Однако, конечно, просить в такую пору истопить баню было бы жестоко по отношению к людям. Поэтому Никита Афанасьевич сильно растер по телу воду и решил удовольствоваться этим. Отбросил полотенце и протянул было руку к обширной ночной рубашке, выданной ему из хозяйских запасов слугою, однако звук приотворившейся двери заставил его насторожиться. Не тратя времени на одевание и не стыдясь своей наготы – да вот чай не девка! – он шагнул вперед, однако, приглядевшись, громко чертыхнулся и схватился-таки за рубаху. Надевать не стал, лишь обмотал вокруг чресл, но счел этого довольным и возмущенно воззрился в темный, не затронутый отсветами лампадки угол, где что-то белело той молочной, лунной белизной, какую приобретает в ночной темноте обнаженное женское тело.

– Что вам здесь нужно? – неприветливо спросил Никита Афанасьевич. – Решили непременно утомить меня тем, что вам вдруг в голову нынче стукнуло?

Белое пятно вздохнуло, словно усмехнулось, правда, смех этот был невесел и более походил на всхлипывание:

– Да нет, это мне в голову не нынче стукнуло, а лишь только я вас увидела. Неужто не догадываетесь, чего нужно мне? Вас.

– Вы, дитя мое, совершенно стыд потеряли, – буркнул Никита Афанасьевич. – Наши судьбы, а то и жизни на волоске висят, так же как и жизни родителей ваших, а вы тут... а вы тут повесничать решили!

– Повесничать? – возмущенно воскликнула Афоня (ну кто ж еще кроме нее мог здесь оказаться, да еще в таком виде?!). – Неужто вы подумали, что мне легко решиться было...

– А не легко, зачем решились? – пробурчал Никита Афанасьевич, размышляя, каким он был дураком, что не впрыгнул сразу в рубаху, а теперь как ее надевать? Надо сначала чресла обнажить. Расправить, найти, куда голову, куда руки совать... А она тем временем, девка эта...

Она ведь и наброситься на него запросто может! И что тогда делать?

С мужчинами проще. Когда в былые времена приставали к нему в кадетском корпусе или при дворе любители юношеской красоты, он дрался зверски. За то ему и отомстили, выставив содомитом. Да, тогда он немало морд раскровянил, а теперь что? Одно дело – драться с этой девчонкой шутливо, и совсем другое – всерьез.

– Про родителей мне говорите, – горько вздохнула Афоня. – Да разве моя в том вина?
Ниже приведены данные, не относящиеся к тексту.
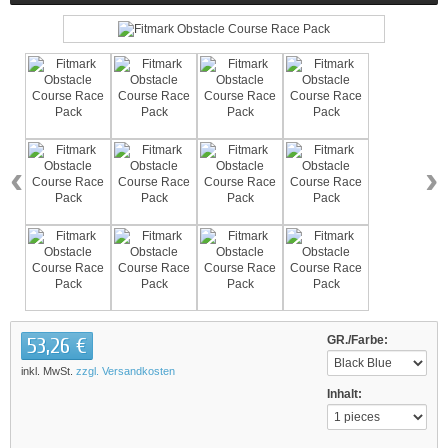
‹
›
53,26 €
GR./Farbe:
inkl. MwSt.
zzgl. Versandkosten
Inhalt:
И что ж теперь, мне живой в могилу закопаться? Кому оттого легче будет? Они знали, на что шли, ну и я знаю, на что иду. Я готова была за постылого замуж пойти, я готова была, от всего сердца клянусь. Судьба отвела, а для чего – пока не знаю. На горе или счастье? На жизнь или на смерть? Пока спала тут, видела сон, как будто я Снегурка, которая в костер прыгнула. И горит, и плавится вся, и погибает, и рада бы выйти, да кругом пламень. Милый, свет мой, отчаяние мое, что же делать, если этот костер – любовь моя и она меня сжигает? Разве ты не видишь, что нет мне жизни без тебя, что я жизнью заплатить готова за тебя, за счастье с тобой быть?

– Афоня, ты еще дитя, – сурово сказал Никита Афанасьевич, против воли растроганный тем исступлением, которое звучало в ее голосе. – Ты дитя, ты мне должна быть как дочь...
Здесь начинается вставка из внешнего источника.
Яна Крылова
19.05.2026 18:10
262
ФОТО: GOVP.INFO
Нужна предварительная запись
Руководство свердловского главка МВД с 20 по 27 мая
– Если б была тебе дочь, я бы лучше руки на себя наложила, – выкрикнула Афоня. – Но наше родство – не кровное. Это не грех, коли я желаю твоей плоти и мечтаю всей плотью предаться тебе.

– Но я не мечтаю о тебе, – вздохнул Никита Афанасьевич, и впервые в его непреклонном голосе пробилась нотка жалости... но понапрасну встрепенулась Афоня, ибо то была жалость не к ней, а к себе самому.

– Знаю, что мечтаешь не обо мне, – покорно сказала Афоня, несколько переиначив его слова, но сделав их куда более точными. – Так ведь мечта твоя недостижима. За что ж ты себя в такой монастырь заточил? Живешь прошлым, будто кающийся грешник, а годы мимо идут, и жизнь мимо идет. Неужели ты правда веришь, что когда-нибудь на ее ложе снова взойдешь?